Juliacon 2024

Initially named SuiteSparseGraphBLAS.jl a few years ago, the current edition of GraphBLAS.jl provides among the fastest sparse linear algebra libraries in any language today. At it’s core is the SuiteSparse:GraphBLAS C library which provides hand-tuned kernels for CPU execution of sparse and graph algorithms. However, GraphBLAS.jl now uses these kernels as one of several directed acyclic graph (DAG) execution strategies which includes library functions from CUDA / AMDGPU, and runtime compilation from multiple compilers like Finch.jl.

These new execution backends are supported by three separate array types, EagerGBMatrix, LazyGBMatrix and GBMatrix. EagerGBMatrix executes function calls in a blocking fashion, and performs minimal laziness or fusion (with the exception of lazy setindex!). The LazyGBMatrix performs no computation until a function is called to explicitly materialize the array, and any LazyGBMatrix which is not explicitly materialized may never be computed. However this does not conform to the AbstractArray interface, so the final type GBMatrix performs this laziness only when it is safe to do so.

When laziness is enabled, or the lazy DAG is explicitly constructed, the GraphBLAS.jl runtime will first attempt to dispatch to hand-tuned kernels such as those found in CUDA/AMDGPU or SuiteSparse:GraphBLAS. SuiteSparse:GraphBLAS in particular provides a large number of function skeletons which are highly fusible. For instance, a matrix multiplication preceded and followed by multiple elementwise maps can be fused into a single function call. Using a novel Julia + C -> LLVM cross language JIT built for GraphBLAS.jl the runtime generates code using LTO which is as fast as C native implementations of the same functions. This functionality is used to implement the lazy complex adjoint, by fusing the conjugation into the matrix multiplication, as well as other common AbstractArray functionality. A similar library of function skeletons is implemented in Julia for various important kernels like Sampled-Dense-Dense-Matrix-Multiplication.

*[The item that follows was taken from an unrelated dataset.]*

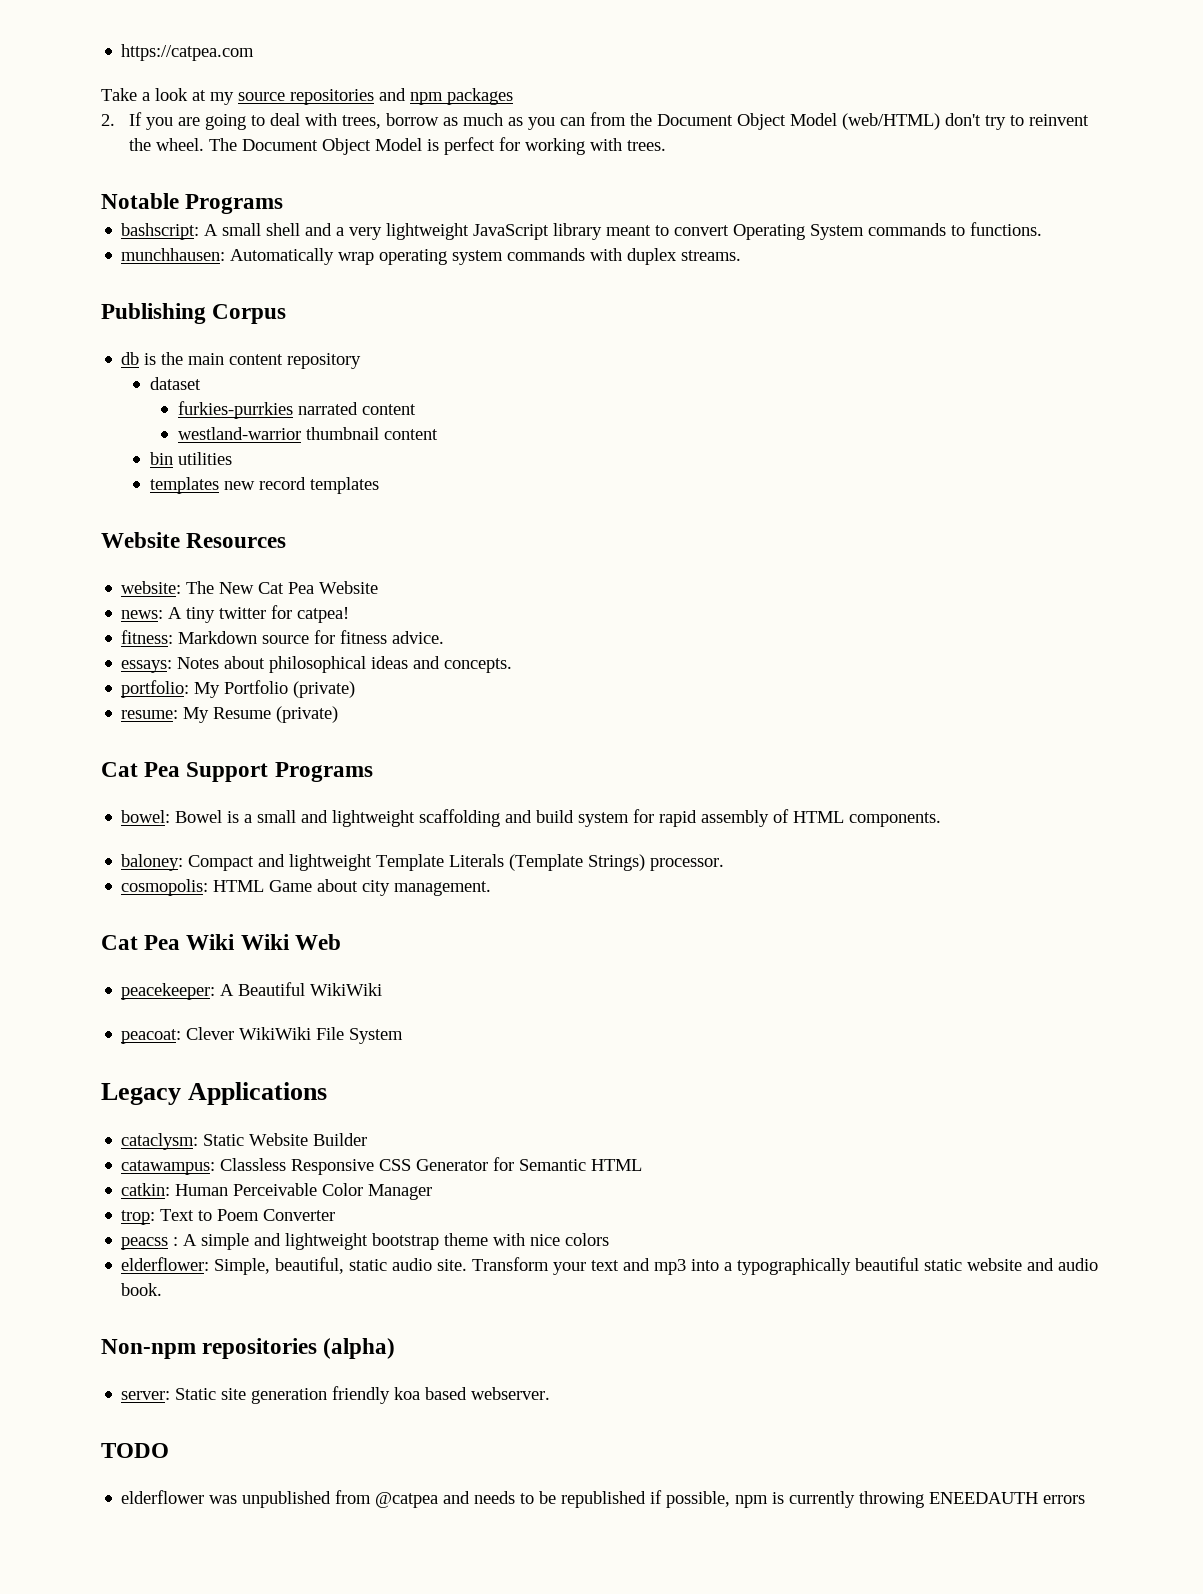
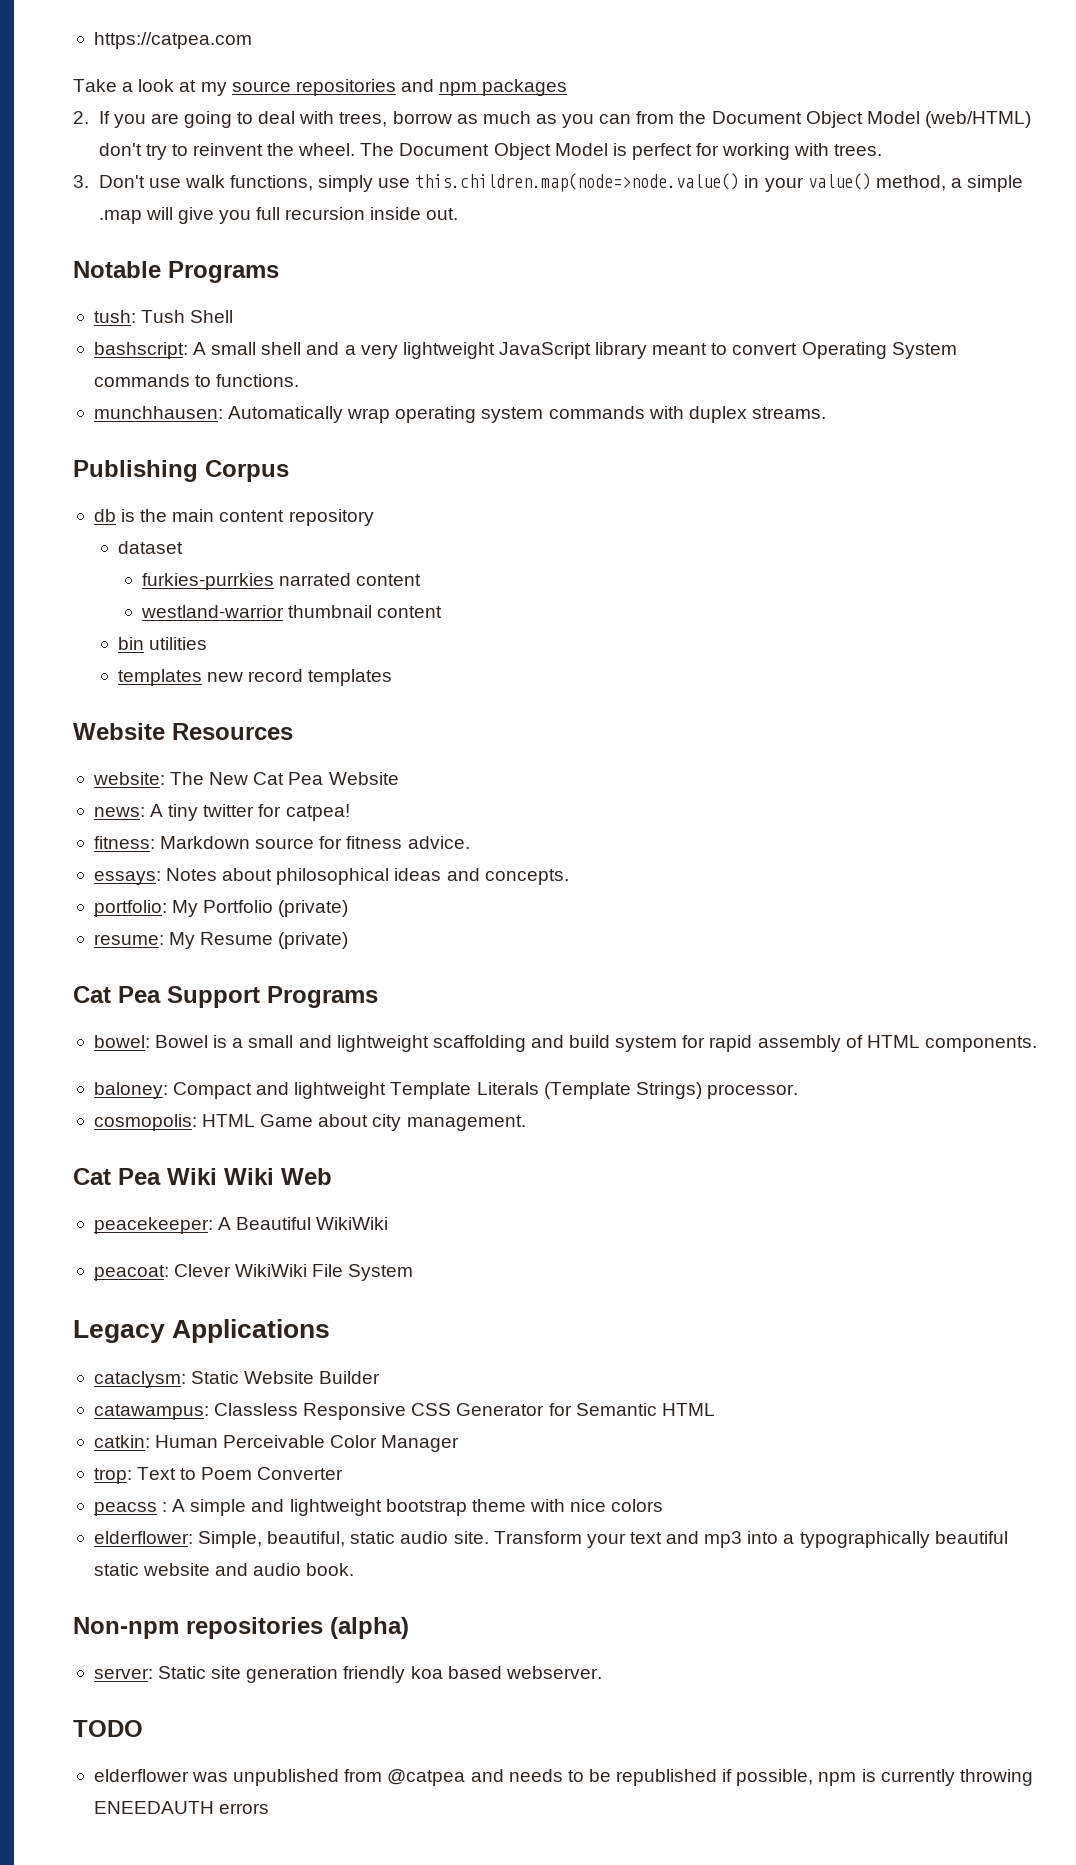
(667, 145) none -> [73,173,1024,192] [98,207,459,224] // 3. Don't use walk functions, simply use this.children.map(node=>node.value() in your value() method, a simple .map will give you full recursion inside out.
(284, 204) none -> [93,310,234,323] // tush: Tush Shell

Other fused expressions or arrays are not able to be dispatched to these hand-tuned libraries. This may occur for more complex expressions, or for array types which are unsupported by library backends. A particularly common case is when the fill value for a sparse array is not equivalent to the identity and/or annihnilator of the function. For these cases a compiler is used to generate a new kernel, which is cached to avoid expensive recompilation. Several compiler backends are supported including Finch.jl, and a modified version of TACO. In the future this may be expanded to more compilers including MLIR Sparsifier, the Sparse Polyhedral Framework, and Etch.

In this talk we will briefly discuss the structure of DAG execution, before diving into performance numbers for a selection of common use cases and algorithms.